Mortgagor
The borrower in a mortgage — the party who pledges real estate as collateral and is obligated to repay the loan.
The mortgagor is the borrower in a mortgage — the party who pledges real estate as collateral to secure a loan and who is obligated to repay it. The counterpart is the mortgagee, the lender. A mortgage is a two-party security arrangement: the mortgagor grants the mortgagee a lien on the property, and the mortgagor signs the promissory note that the mortgage secures. In a deed of trust state, the equivalent role is the trustor.
A quick memory aid
The "-or" gives the lien and the "-ee" receives it: the mortgagor (borrower) grants the mortgage; the mortgagee (lender) receives it. It feels backwards to many people because the borrower receives the money — but the labels track who grants the security interest, not who gets the cash.
What the mortgagor does
- Signs the promissory note, becoming primarily liable for the debt (the maker).
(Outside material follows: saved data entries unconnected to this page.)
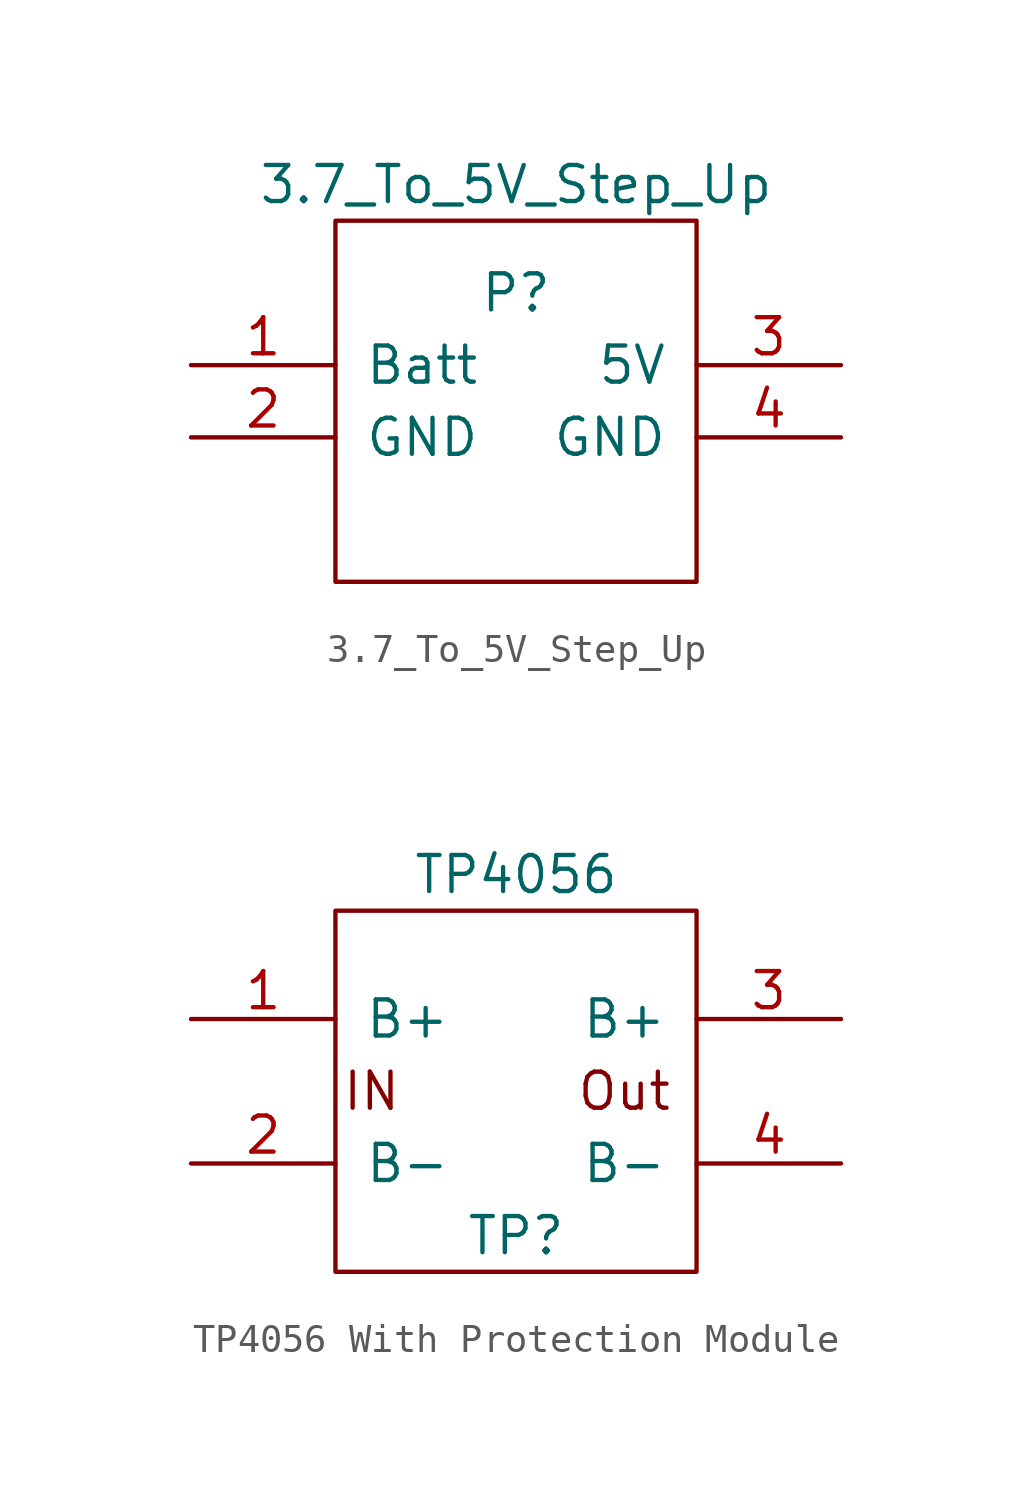
<source format=kicad_sym>
(kicad_symbol_lib
  (version 20220914)
  (generator kicad_symbol_editor)
  (symbol "3.7_To_5V_Step_Up"
    (pin_names
      (offset 1.016))
    (property "Reference" "P"
      (at 0 0 0)
      (effects (font (size 1.27 1.27))))
    (property "Value" "3.7_To_5V_Step_Up"
      (at 0 3.81 0)
      (effects (font (size 1.27 1.27))))
    (symbol "3.7_To_5V_Step_Up_0_1"
      (rectangle (start -6.35 2.54) (end 6.35 -10.16) (stroke (width 0) (type default)) (fill (type none))))
    (symbol "3.7_To_5V_Step_Up_1_1"
      (pin input line (at -11.43 -2.54 0) (length 5.08) (name "Batt" (effects (font (size 1.27 1.27)))) (number "1" (effects (font (size 1.27 1.27)))))
      (pin input line (at -11.43 -5.08 0) (length 5.08) (name "GND" (effects (font (size 1.27 1.27)))) (number "2" (effects (font (size 1.27 1.27)))))
      (pin output line (at 11.43 -2.54 180) (length 5.08) (name "5V" (effects (font (size 1.27 1.27)))) (number "3" (effects (font (size 1.27 1.27)))))
      (pin output line (at 11.43 -5.08 180) (length 5.08) (name "GND" (effects (font (size 1.27 1.27)))) (number "4" (effects (font (size 1.27 1.27)))))))
  (symbol "TP4056 With Protection Module"
    (pin_names
      (offset 1.016))
    (property "Reference" "TP"
      (at 0 -8.89 0)
      (effects (font (size 1.27 1.27))))
    (property "Value" "TP4056"
      (at 0 3.81 0)
      (effects (font (size 1.27 1.27))))
    (symbol "TP4056 With Protection Module_0_0"
      (text "IN" (at -5.08 -3.81 0) (effects (font (size 1.27 1.27))))
      (text "Out" (at 3.81 -3.81 0) (effects (font (size 1.27 1.27)))))
    (symbol "TP4056 With Protection Module_0_1"
      (rectangle (start -6.35 2.54) (end 6.35 -10.16) (stroke (width 0) (type default)) (fill (type none))))
    (symbol "TP4056 With Protection Module_1_1"
      (pin input line (at -11.43 -1.27 0) (length 5.08) (name "B+" (effects (font (size 1.27 1.27)))) (number "1" (effects (font (size 1.27 1.27)))))
      (pin input line (at -11.43 -6.35 0) (length 5.08) (name "B-" (effects (font (size 1.27 1.27)))) (number "2" (effects (font (size 1.27 1.27)))))
      (pin output line (at 11.43 -1.27 180) (length 5.08) (name "B+" (effects (font (size 1.27 1.27)))) (number "3" (effects (font (size 1.27 1.27)))))
      (pin output line (at 11.43 -6.35 180) (length 5.08) (name "B-" (effects (font (size 1.27 1.27)))) (number "4" (effects (font (size 1.27 1.27))))))))
</source>
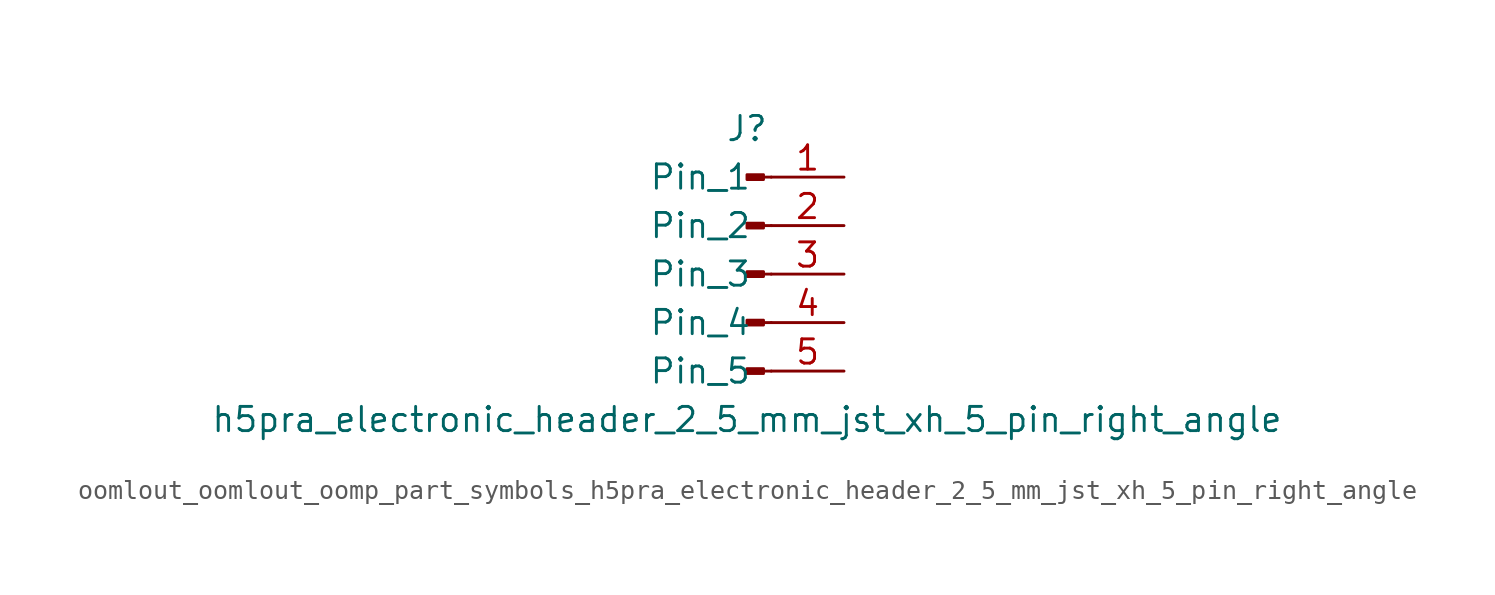
<source format=kicad_sym>
(kicad_symbol_lib
  (version 20220914)
  (generator kicad_symbol_editor)
  (symbol "oomlout_oomlout_oomp_part_symbols_h5pra_electronic_header_2_5_mm_jst_xh_5_pin_right_angle"
    (pin_names
      (offset 1.016))
    (property "Reference" "J"
      (at 0 7.62 0)
      (effects (font (size 1.27 1.27))))
    (property "Value" "h5pra_electronic_header_2_5_mm_jst_xh_5_pin_right_angle"
      (at 0 -7.62 0)
      (effects (font (size 1.27 1.27))))
    (property "ki_locked" ""
      (at 0 0 0)
      (effects (font (size 1.27 1.27))))
    (symbol "oomlout_oomlout_oomp_part_symbols_h5pra_electronic_header_2_5_mm_jst_xh_5_pin_right_angle_1_1"
      (polyline (pts (xy 1.27 -5.08) (xy 0.864 -5.08)) (stroke (width 0.152) (type default)) (fill (type none)))
      (polyline (pts (xy 1.27 -2.54) (xy 0.864 -2.54)) (stroke (width 0.152) (type default)) (fill (type none)))
      (polyline (pts (xy 1.27 0) (xy 0.864 0)) (stroke (width 0.152) (type default)) (fill (type none)))
      (polyline (pts (xy 1.27 2.54) (xy 0.864 2.54)) (stroke (width 0.152) (type default)) (fill (type none)))
      (polyline (pts (xy 1.27 5.08) (xy 0.864 5.08)) (stroke (width 0.152) (type default)) (fill (type none)))
      (rectangle (start 0.864 -4.953) (end 0 -5.207) (stroke (width 0.152) (type default)) (fill (type outline)))
      (rectangle (start 0.864 -2.413) (end 0 -2.667) (stroke (width 0.152) (type default)) (fill (type outline)))
      (rectangle (start 0.864 0.127) (end 0 -0.127) (stroke (width 0.152) (type default)) (fill (type outline)))
      (rectangle (start 0.864 2.667) (end 0 2.413) (stroke (width 0.152) (type default)) (fill (type outline)))
      (rectangle (start 0.864 5.207) (end 0 4.953) (stroke (width 0.152) (type default)) (fill (type outline)))
      (pin passive line (at 5.08 5.08 180) (length 3.81) (name "Pin_1" (effects (font (size 1.27 1.27)))) (number "1" (effects (font (size 1.27 1.27)))))
      (pin passive line (at 5.08 2.54 180) (length 3.81) (name "Pin_2" (effects (font (size 1.27 1.27)))) (number "2" (effects (font (size 1.27 1.27)))))
      (pin passive line (at 5.08 0 180) (length 3.81) (name "Pin_3" (effects (font (size 1.27 1.27)))) (number "3" (effects (font (size 1.27 1.27)))))
      (pin passive line (at 5.08 -2.54 180) (length 3.81) (name "Pin_4" (effects (font (size 1.27 1.27)))) (number "4" (effects (font (size 1.27 1.27)))))
      (pin passive line (at 5.08 -5.08 180) (length 3.81) (name "Pin_5" (effects (font (size 1.27 1.27)))) (number "5" (effects (font (size 1.27 1.27))))))))
</source>
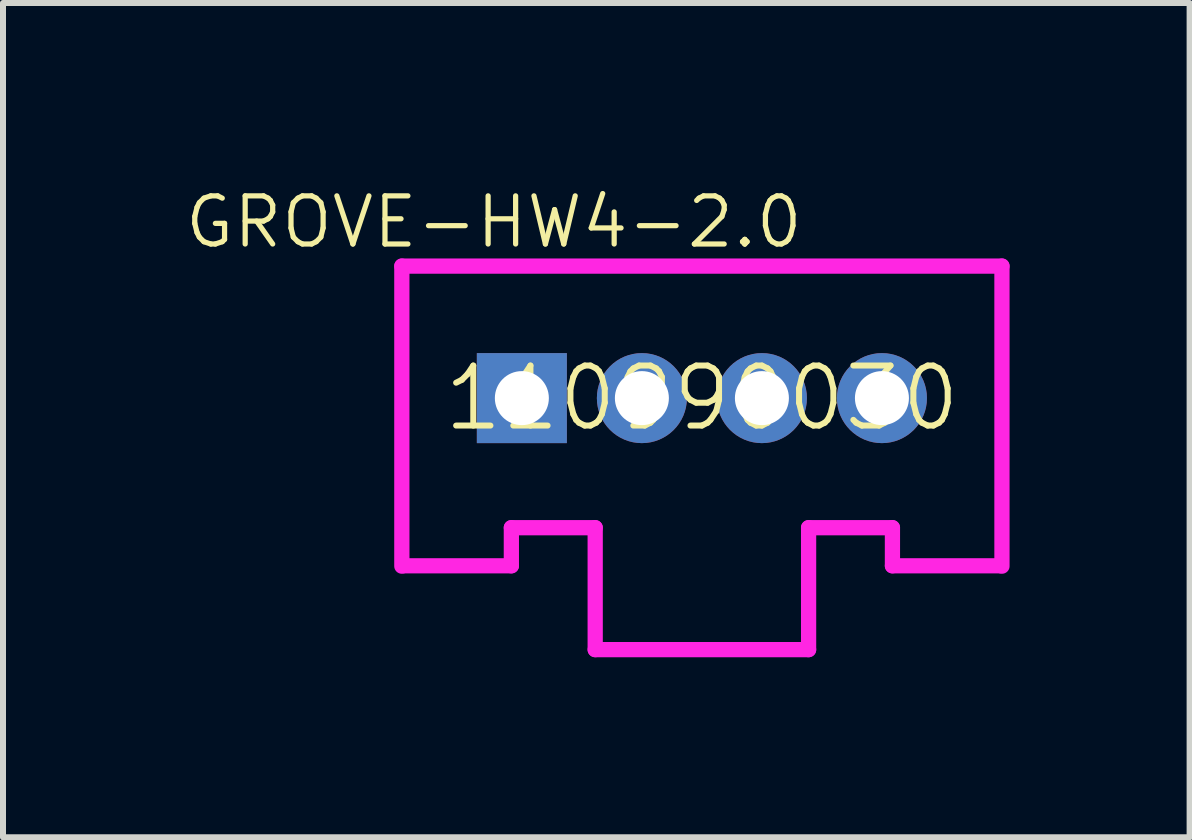
<source format=kicad_pcb>
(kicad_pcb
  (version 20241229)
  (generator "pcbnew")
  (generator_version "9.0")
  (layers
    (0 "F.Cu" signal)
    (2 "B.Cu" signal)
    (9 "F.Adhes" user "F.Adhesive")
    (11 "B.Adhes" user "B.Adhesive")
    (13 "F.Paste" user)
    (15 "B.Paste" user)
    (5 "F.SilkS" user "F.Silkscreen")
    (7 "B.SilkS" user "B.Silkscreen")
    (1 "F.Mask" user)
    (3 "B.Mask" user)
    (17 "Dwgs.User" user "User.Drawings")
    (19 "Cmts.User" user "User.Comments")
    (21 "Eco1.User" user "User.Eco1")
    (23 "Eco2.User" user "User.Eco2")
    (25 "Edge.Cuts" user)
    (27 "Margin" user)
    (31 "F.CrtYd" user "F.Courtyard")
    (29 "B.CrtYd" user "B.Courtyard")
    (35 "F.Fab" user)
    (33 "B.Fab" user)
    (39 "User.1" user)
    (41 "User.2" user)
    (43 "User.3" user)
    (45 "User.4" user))
  (footprint "GROVE-HW4-2.0"
    (layer "F.Cu")
    (at 8.646 3.584)
    (property "Reference" "GROVE-HW4-2.0" (at 1.727 -3.404 180) (layer "F.SilkS") (effects (font (size 0.802 0.802) (thickness 0.087)) (justify right top)))
    (property "MPN" "110990030" (at 0 0 0) (layer "F.SilkS") (effects (font (size 1 1) (thickness 0.1))))
    (fp_line (start -5 -2.2) (end 5 -2.2) (stroke (width 0.254) (type solid)) (layer "F.CrtYd"))
    (fp_line (start -5 2.8) (end -5 -2.2) (stroke (width 0.254) (type solid)) (layer "F.CrtYd"))
    (fp_line (start -4.953 2.794) (end -3.175 2.794) (stroke (width 0.254) (type solid)) (layer "F.CrtYd"))
    (fp_line (start -3.175 2.159) (end -1.778 2.159) (stroke (width 0.254) (type solid)) (layer "F.CrtYd"))
    (fp_line (start -3.175 2.794) (end -3.175 2.159) (stroke (width 0.254) (type solid)) (layer "F.CrtYd"))
    (fp_line (start -1.778 2.159) (end -1.778 4.191) (stroke (width 0.254) (type solid)) (layer "F.CrtYd"))
    (fp_line (start -1.778 4.191) (end 1.778 4.191) (stroke (width 0.254) (type solid)) (layer "F.CrtYd"))
    (fp_line (start 1.778 2.159) (end 3.175 2.159) (stroke (width 0.254) (type solid)) (layer "F.CrtYd"))
    (fp_line (start 1.778 4.191) (end 1.778 2.159) (stroke (width 0.254) (type solid)) (layer "F.CrtYd"))
    (fp_line (start 3.175 2.159) (end 3.175 2.794) (stroke (width 0.254) (type solid)) (layer "F.CrtYd"))
    (fp_line (start 3.175 2.794) (end 4.953 2.794) (stroke (width 0.254) (type solid)) (layer "F.CrtYd"))
    (fp_line (start 5 -2.2) (end 5 2.8) (stroke (width 0.254) (type solid)) (layer "F.CrtYd"))
    (pad "1" thru_hole rect (at -3 0) (size 1.5 1.5) (drill 0.9) (layers "*.Cu" "*.Mask"))
    (pad "2" thru_hole circle (at -1 0) (size 1.5 1.5) (drill 0.9) (layers "*.Cu" "*.Mask"))
    (pad "3" thru_hole circle (at 1 0) (size 1.5 1.5) (drill 0.9) (layers "*.Cu" "*.Mask"))
    (pad "4" thru_hole circle (at 3 0) (size 1.5 1.5) (drill 0.9) (layers "*.Cu" "*.Mask")))
  (gr_rect
    (start -3 -3)
    (end 16.773 10.902)
    (stroke (width 0.1) (type default))
    (fill no)
    (layer "Edge.Cuts")))
</source>
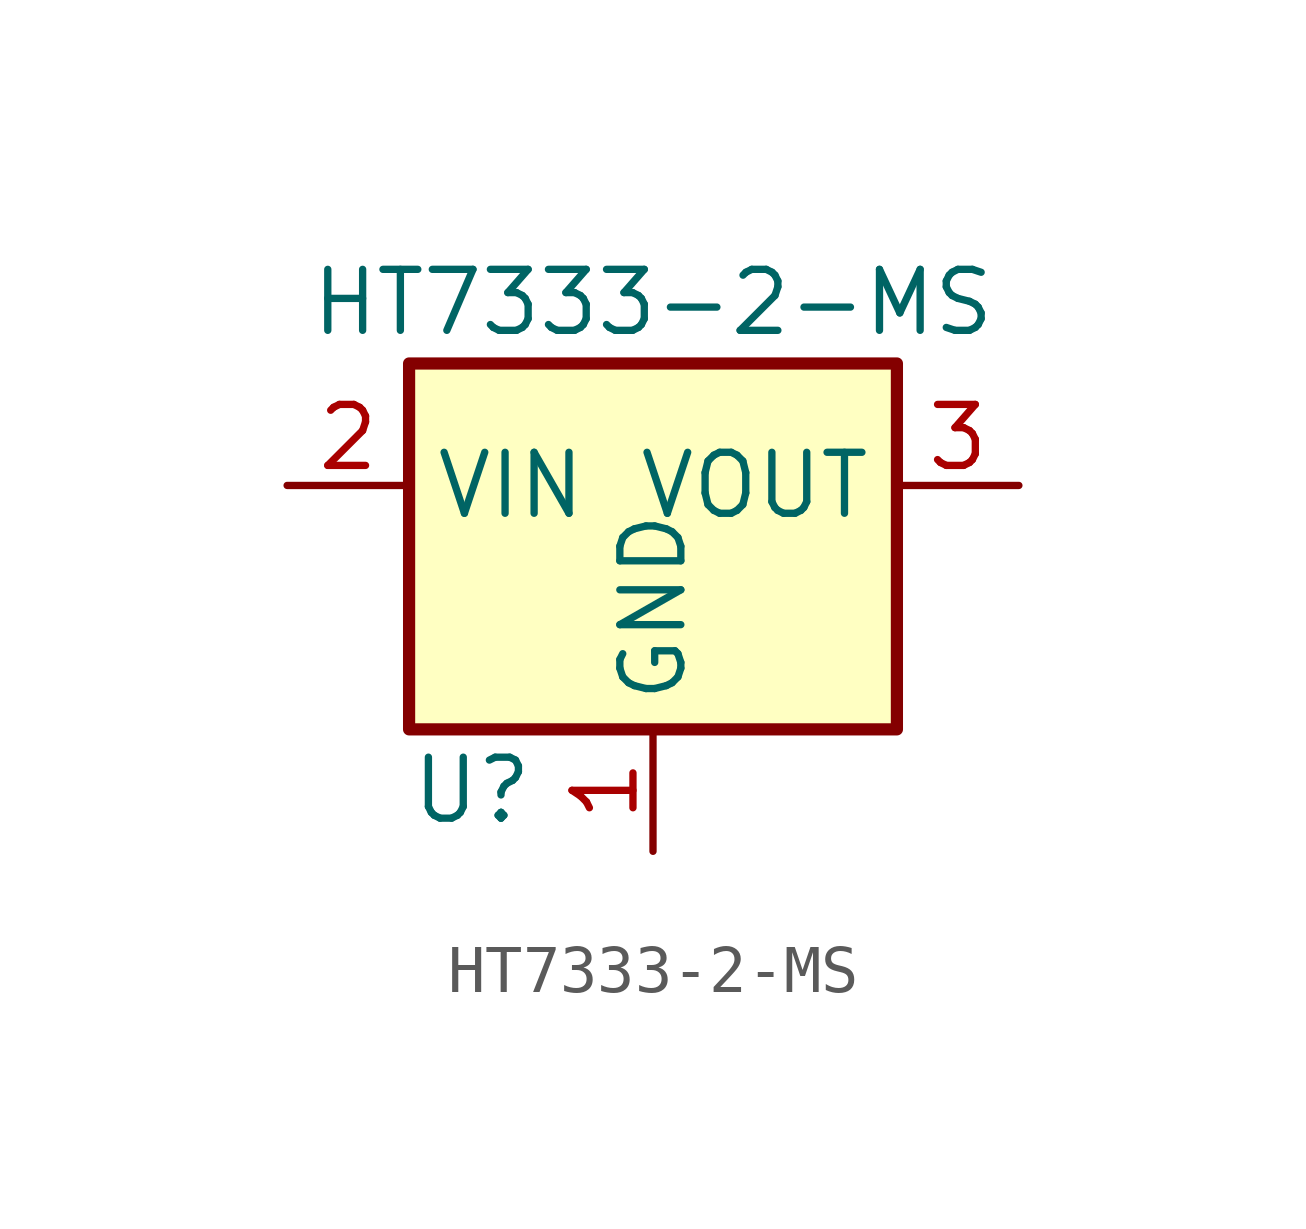
<source format=kicad_sym>
(kicad_symbol_lib
  (version 20241209)
  (generator "kicad_symbol_editor")
  (generator_version "9.0")
  (symbol "HT7333-2-MS"
    (property "Reference" "U"
      (at -5.08 -3.81 0)
      (effects (font (size 1.27 1.27)) (justify left)))
    (property "Value" "HT7333-2-MS"
      (at 0 6.35 0)
      (effects (font (size 1.27 1.27))))
    (symbol "HT7333-2-MS_0_1"
      (rectangle (start -5.08 5.08) (end 5.08 -2.54) (stroke (width 0.254) (type default)) (fill (type background))))
    (symbol "HT7333-2-MS_1_1"
      (pin power_in line (at -7.62 2.54 0) (length 2.54) (name "VIN" (effects (font (size 1.27 1.27)))) (number "2" (effects (font (size 1.27 1.27)))))
      (pin power_in line (at 0 -5.08 90) (length 2.54) (name "GND" (effects (font (size 1.27 1.27)))) (number "1" (effects (font (size 1.27 1.27)))))
      (pin power_out line (at 7.62 2.54 180) (length 2.54) (name "VOUT" (effects (font (size 1.27 1.27)))) (number "3" (effects (font (size 1.27 1.27))))))))
</source>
- Grants a mortgage lien on the property to the lender, recorded in the county land records.
- Retains ownership and possession of the property while paying as agreed.
- Faces foreclosure if they default — in mortgage states this is usually a judicial foreclosure requiring a lawsuit.
Why the mortgagor matters when you buy or sell a note
The mortgagor is the engine of the note's cash flow, so a note buyer underwrites them carefully: credit profile, income, equity, and above all the payment history. A mortgagor who pays on time and has substantial equity makes the note safer and more valuable; a mortgagor in distress pushes the note toward non-performing pricing. Note buyers also weigh the foreclosure environment: because true mortgage states typically require judicial foreclosure, recovering against a defaulting mortgagor can be slower and costlier than against a defaulting trustor in a power-of-sale state — a factor that can modestly reduce value. When the note is sold, the mortgagor's obligations are unchanged; only the holder they pay changes.
Example
A buyer in a judicial-foreclosure state purchases a home with seller financing, signs a $250,000 note, and grants the seller a recorded mortgage. The buyer is the mortgagor; the seller is the mortgagee. When the seller later sells the note, a note buyer evaluates the mortgagor's two years of on-time payments and 20% down payment, but also factors in the state's longer judicial-foreclosure timeline when setting the offer.
This entry is general information, not legal advice. A mortgagor's obligations and foreclosure exposure vary by state; consult a qualified attorney.